I also found advice I was given 15 years ago, when my wife died, very helpful.
The insight was that people who asked, “What can I do?” of a grieving person really are asking because they don’t know how to be helpful.
My answer, at that difficult time, was: “Invite me to dinner.”
I think it was win-win.
This helped me, and I think they were glad to do something that I appreciated. This woman who had miscarried had her answer: “Send me some flowers.” She should not have hesitated to ask this of her friends.
— Neil Kochenour, MD
Dear Dr. Kochenour: Thank you for your helpful wisdom.
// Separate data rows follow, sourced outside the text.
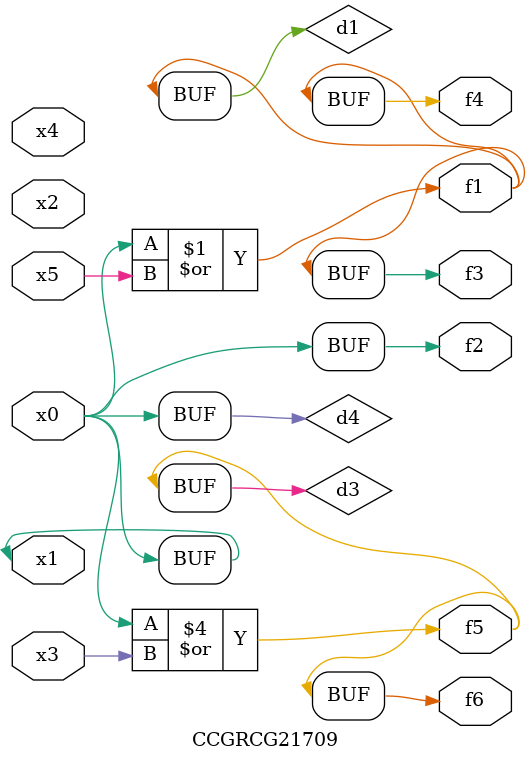
<source format=v>
module CCGRCG21709(
	input x0, x1, x2, x3, x4, x5,
	output f1, f2, f3, f4, f5, f6
);

	wire d1, d2, d3, d4;

	or (d1, x0, x5);
	xnor (d2, x1, x4);
	or (d3, x0, x3);
	buf (d4, x0, x1);
	assign f1 = d1;
	assign f2 = d4;
	assign f3 = d1;
	assign f4 = d1;
	assign f5 = d3;
	assign f6 = d3;
endmodule

</source>
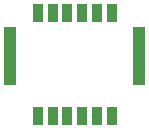
<source format=gbr>
%TF.GenerationSoftware,KiCad,Pcbnew,9.0.2*%
%TF.CreationDate,2025-07-31T21:38:41-05:00*%
%TF.ProjectId,QuiverAttachPCB,51756976-6572-4417-9474-616368504342,rev?*%
%TF.SameCoordinates,Original*%
%TF.FileFunction,Soldermask,Bot*%
%TF.FilePolarity,Negative*%
%FSLAX46Y46*%
G04 Gerber Fmt 4.6, Leading zero omitted, Abs format (unit mm)*
G04 Created by KiCad (PCBNEW 9.0.2) date 2025-07-31 21:38:41*
%MOMM*%
%LPD*%
G01*
G04 APERTURE LIST*
%ADD10R,1.092200X4.902200*%
%ADD11R,0.812800X1.600200*%
G04 APERTURE END LIST*
D10*
%TO.C,J1*%
X104525000Y-132296174D03*
X115475000Y-132296174D03*
D11*
X113125000Y-137346301D03*
X113125000Y-128646298D03*
X111875000Y-137346301D03*
X111875000Y-128646298D03*
X110625000Y-137346301D03*
X110625000Y-128646298D03*
X109375000Y-137346301D03*
X109375000Y-128646298D03*
X108125000Y-137346301D03*
X108125000Y-128646298D03*
X106875000Y-137346301D03*
X106875000Y-128646298D03*
%TD*%
M02*

</source>
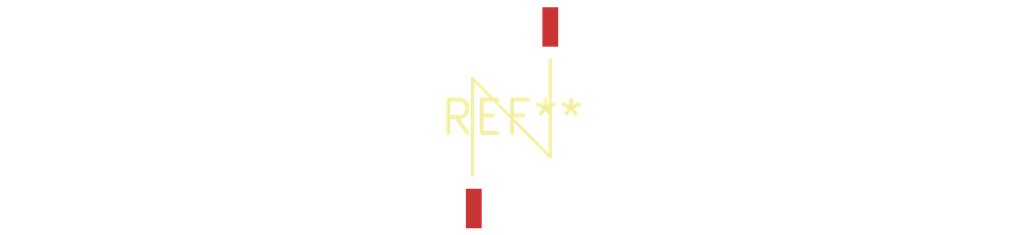
<source format=kicad_pcb>
(kicad_pcb (version 20240108) (generator pcbnew)

  (general
    (thickness 1.6)
  )

  (paper "A4")
  (layers
    (0 "F.Cu" signal)
    (31 "B.Cu" signal)
    (32 "B.Adhes" user "B.Adhesive")
    (33 "F.Adhes" user "F.Adhesive")
    (34 "B.Paste" user)
    (35 "F.Paste" user)
    (36 "B.SilkS" user "B.Silkscreen")
    (37 "F.SilkS" user "F.Silkscreen")
    (38 "B.Mask" user)
    (39 "F.Mask" user)
    (40 "Dwgs.User" user "User.Drawings")
    (41 "Cmts.User" user "User.Comments")
    (42 "Eco1.User" user "User.Eco1")
    (43 "Eco2.User" user "User.Eco2")
    (44 "Edge.Cuts" user)
    (45 "Margin" user)
    (46 "B.CrtYd" user "B.Courtyard")
    (47 "F.CrtYd" user "F.Courtyard")
    (48 "B.Fab" user)
    (49 "F.Fab" user)
    (50 "User.1" user)
    (51 "User.2" user)
    (52 "User.3" user)
    (53 "User.4" user)
    (54 "User.5" user)
    (55 "User.6" user)
    (56 "User.7" user)
    (57 "User.8" user)
    (58 "User.9" user)
  )

  (setup
    (pad_to_mask_clearance 0)
    (pcbplotparams
      (layerselection 0x00010fc_ffffffff)
      (plot_on_all_layers_selection 0x0000000_00000000)
      (disableapertmacros false)
      (usegerberextensions false)
      (usegerberattributes false)
      (usegerberadvancedattributes false)
      (creategerberjobfile false)
      (dashed_line_dash_ratio 12.000000)
      (dashed_line_gap_ratio 3.000000)
      (svgprecision 4)
      (plotframeref false)
      (viasonmask false)
      (mode 1)
      (useauxorigin false)
      (hpglpennumber 1)
      (hpglpenspeed 20)
      (hpglpendiameter 15.000000)
      (dxfpolygonmode false)
      (dxfimperialunits false)
      (dxfusepcbnewfont false)
      (psnegative false)
      (psa4output false)
      (plotreference false)
      (plotvalue false)
      (plotinvisibletext false)
      (sketchpadsonfab false)
      (subtractmaskfromsilk false)
      (outputformat 1)
      (mirror false)
      (drillshape 1)
      (scaleselection 1)
      (outputdirectory "")
    )
  )

  (net 0 "")

  (footprint "L_Neosid_Air-Coil_SML_1turn_HDM0131A" (layer "F.Cu") (at 0 0))

)

</source>
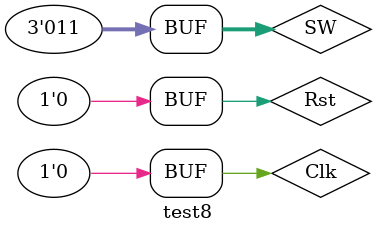
<source format=v>
`timescale 1ns / 1ps


module test8;

	// Inputs
	reg Rst;
	reg Clk;
	reg [2:0] SW;

	// Outputs
	wire [7:0] LED;

	// Instantiate the Unit Under Test (UUT)
	Top uut (
		.Rst(Rst), 
		.Clk(Clk), 
		.SW(SW), 
		.LED(LED)
	);

	initial begin
		// Initialize Inputs
		Rst = 0;
		Clk = 0;
		SW = 0;

		// Wait 100 ns for global reset to finish
		#100;
       Rst=1;
		 #100
		 Rst=0;
		 #100
		 SW=100;
		 #100
		 Clk=1;
		 #100
		 Clk=0;
		 #100
		 SW=000;
		 
		 
		// Add stimulus here
// Add stimulus here
		#100;
		Clk=0;
		#100;
		SW=001;
		#100;
		SW=010;
		#100;
		SW=011;
		#100;
		SW=100;
		#100;
		SW=000;
		
		Clk=1;
		#100;
		Clk=0;
		#100;
		SW=001;
		#100;
		SW=010;
		#100;
		SW=011;
		#100;
		SW=100;
		#100;
		SW=000;
		
		Clk=1;
		#100;
		Clk=0;
		#100;
		SW=001;
		#100;
		SW=010;
		#100;
		SW=011;
		#100;
		SW=100;
		#100;
		SW=000;
		
		Rst=1;
		#100
		Rst=0;
		#100;
		SW=100;
		#100;
		SW=000;
		#100;
		SW=001;
		#100;
		SW=010;
		#100;
		SW=011;
		
	end
      
endmodule


</source>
Regarding miscarriage — I agree that it is most judicious to wait to announce a pregnancy, but even when couples haven’t announced their pregnancy, they often still choose to disclose a miscarriage to their circle of friends and family.
Dear Amy: “Scammed” wrote about the increasingly popular scam of being contacted by a supposedly reputable company which asks you to purchase gift cards.
You suggested that store clerks selling gift cards should be trained to be on the lookout.
I purchased several hundred dollars’ worth of gift cards at my local Giant grocery store, and the clerk did ask me if a third party had asked me to buy the cards.
Out of curiosity, I asked if anyone has ever answered “yes” to that question, and he said that indeed they had stopped many people from falling prey to this scam.
Store employees are certainly a great weapon against these scammers.
— Faithful Customer
Dear Customer: I am very happy to learn that store clerks are helping to educate customers on the danger of gift card scammers.
Dear Amy: I appreciated your response to “Stop Haunting My Dreams,” on what to do when you dream of a former beloved.
Carl Jung suggested that other humans in our dreams often represent unconscious (in the “shadow”) aspects of ourselves that are inviting conscious attention to, and even conscious incorporation of, (some of) the person’s trait(s) into our own personalities.
For instance: What desired aspects of this man does the dreamer need to recognize and develop in herself, for her own use? What thoughts, feelings and behaviors (the discrete elements of personality) does he represent that she could embrace and enact as her own? Not simple questions, but often fruitful.
As Jung was fond of saying, “The unconscious is UN-conscious.” That is — we are not morally responsible for these thoughts surfacing, but it is our moral responsibility to understand and relate to our unconscious when it does.
— Sophia Eurich-Rascoe (Certified Jungian Analyst)
Dear Sophia: I genuinely appreciate your helpful interpretation of Jung’s wisdom.
Dear Amy: Thank you for discussing the importance of funerals and memorial services.
I was someone who never attended funerals — the person was already dead and wouldn’t notice, I reasoned. The value for the family never entered my mind.
And then my husband died. We have six children and our youngest was just six at the time. I can’t tell you what it meant when people came pouring into the church. Their presence said: “I’ve dropped everything to honor this man, and to be with you today.”
Now I drop everything to go to funerals of someone I knew, even casually.
After all, surely everyone is important enough for us to take an hour to honor them, and to provide the family with matchless comfort.
— Show Up
Dear Show Up: Unfortunately, experiences with grief and mourning are our greatest teachers.
Dear Amy: “KQ” asked if it was OK to take wine from a neighboring table in a restaurant after the other party had left.
I experienced this once years ago.
Under a similar circumstance, one of my tablemates helped herself to the wine left at a table next to us.
She had poured us all a glass when those people returned from the salad bar.
I wanted to crawl under the table!
Dear Mortified: A reminder: You should drink no wine before it’s time.